- Data for this task -

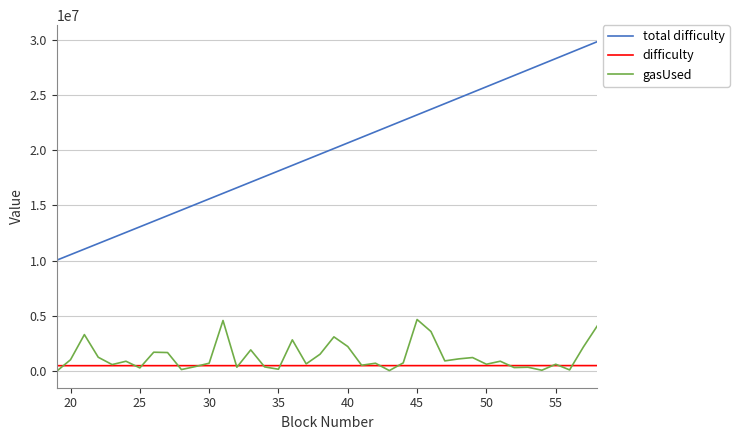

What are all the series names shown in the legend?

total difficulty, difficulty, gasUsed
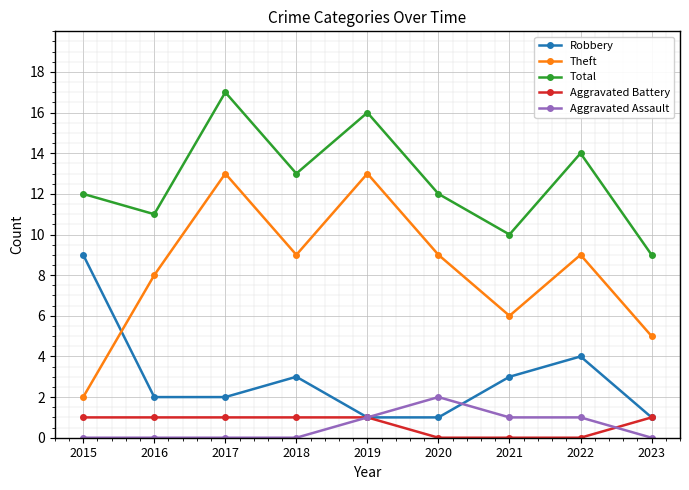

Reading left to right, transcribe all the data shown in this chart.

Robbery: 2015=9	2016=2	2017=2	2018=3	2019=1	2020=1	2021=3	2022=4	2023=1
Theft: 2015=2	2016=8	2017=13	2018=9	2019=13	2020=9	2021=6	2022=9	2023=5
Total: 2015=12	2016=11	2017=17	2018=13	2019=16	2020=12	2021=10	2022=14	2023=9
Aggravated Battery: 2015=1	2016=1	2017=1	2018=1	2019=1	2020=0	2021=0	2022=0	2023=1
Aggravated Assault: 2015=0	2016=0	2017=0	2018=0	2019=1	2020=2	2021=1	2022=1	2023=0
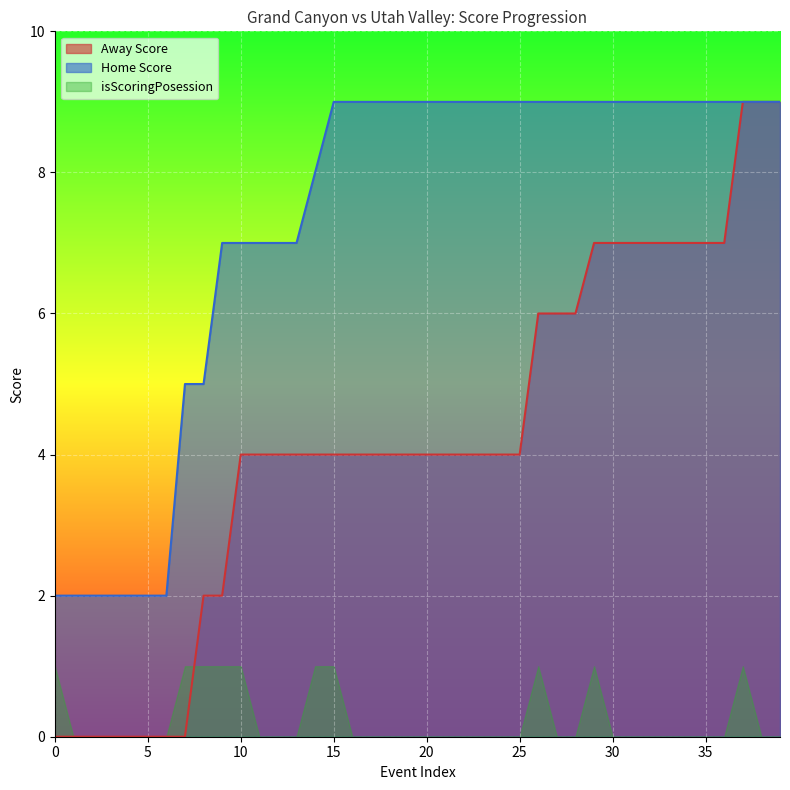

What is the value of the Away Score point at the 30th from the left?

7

- What you will do -
Repeat every line of the records above word for word, leaving out the picture lines.

- Exercise solution -
What are all the series names shown in the legend?

total difficulty, difficulty, gasUsed

Reading left to right, transcribe all the data shown in this chart.

Robbery: 2015=9	2016=2	2017=2	2018=3	2019=1	2020=1	2021=3	2022=4	2023=1
Theft: 2015=2	2016=8	2017=13	2018=9	2019=13	2020=9	2021=6	2022=9	2023=5
Total: 2015=12	2016=11	2017=17	2018=13	2019=16	2020=12	2021=10	2022=14	2023=9
Aggravated Battery: 2015=1	2016=1	2017=1	2018=1	2019=1	2020=0	2021=0	2022=0	2023=1
Aggravated Assault: 2015=0	2016=0	2017=0	2018=0	2019=1	2020=2	2021=1	2022=1	2023=0

What is the value of the Away Score point at the 30th from the left?

7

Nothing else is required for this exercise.